Tuesday, April 28, 2015

Holden fast-tracks drive to unemployment



The announcement, by Holden Australia this month, to cut another 270 jobs from their South Australian workforce in May has come as no surprise to the trade-union movement. There is, however, a great deal more to this sorry tale of the fate of less than three hundred workers than initially meets the eye. It amounts to a thin end of the wedge.

While Holden management have stressed they intend maintaining their Australian operations until final closure in 2017, how much of the total will be left to close at that time remains as yet to be established.

The fate of the two other Australian-based auto-companies, Toyota and Ford, has also already been sealed. They also will shut Australian operations in the next two years.

Over two hundred Australia-based component companies together with other related business organisations also await their fate. They have, historically, maintained profitability and viability through tightly-knit networks with close cooperation with the major car companies. While a few component companies may continue through diversification of production, most will close by a death of slow strangulation.

A serious legal question has arisen about entitlements: many workers facing redundancy remain highly vulnerable to unscrupulous employers who will attempt to line their own pockets with money intended for pay-outs. That is also not the only problem: subsequent welfare payments for redundant workers will also be means-tested on the amounts they were intended to receive, not what was actually paid them on becoming redundant.
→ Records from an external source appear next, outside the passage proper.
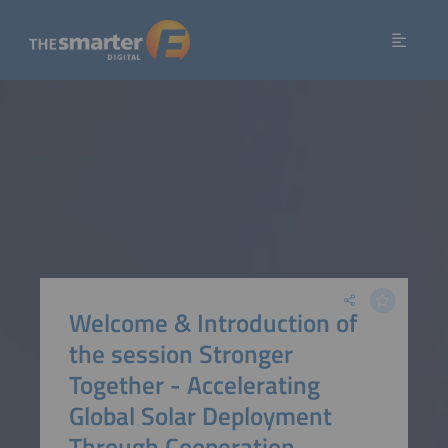
Welcome & Introduction of
the session Stronger
Together - Accelerating
Global Solar Deployment
Through Cooperation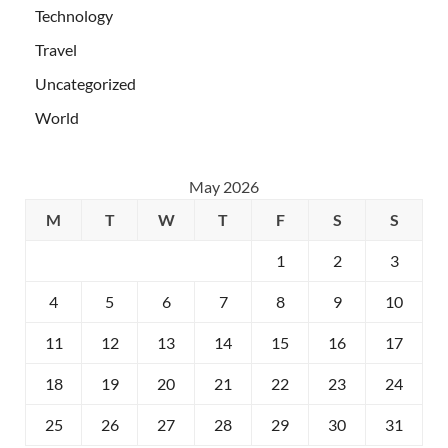
Technology
Travel
Uncategorized
World
May 2026
M
T
W
T
F
S
S
1
2
3
4
5
6
7
8
9
10
11
12
13
14
15
16
17
18
19
20
21
22
23
24
25
26
27
28
29
30
31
As many as 200,000 Australian workers may lose their jobs in the next few years, often in urban areas already experiencing high levels of unemployment. The northern suburbs of Adelaide where Holden is based already resemble an industrial wasteland: unemployment is widespread, youth unemployment the norm. Even business-led consultancies have stated unemployment levels are likely to increase dramatically across the whole country in coming years.
Imperialist FTA’s make the problem worse

The economic problems of globalisation have had far-reaching implications for the Australian working-class. As the economy has been opened to round-after-round of so-called free trade agreements (FTA's) foisted upon Canberra by the United States and their international financial institutions, a previously highly protected economy has been opened to unfair competition, often from Asia with very low labour costs. Round-after-round of de-regulation, liberalisation and privatisation together with the flooding of the Australian market with cheap foreign vehicles from countries whose governments provide subsidises and protection has created major problems for Australian workers.

Australians are still buying cars, for example, although Holden production will fall from 290 vehicles per day to 240, next month.

With clear signs the so-called Trans Pacific Partnership (TPP) regional trade agreement linking a dozen Asia-Pacific countries with the US will be signed mid-year, one more level of protection will be removed from the Australian economy. The timing of the Holden announcement was not coincidental. They expect further problems later after the TPP is implemented later in this year.
The implementation of FTA's has produced little benefit for ordinary working people. To the contrary, the working class are experiencing a rapid erosion of their traditional life-style, life-chances and opportunities in what was, historically, called the 'lucky country'.

It is not happening by chance, but has been carefully planned.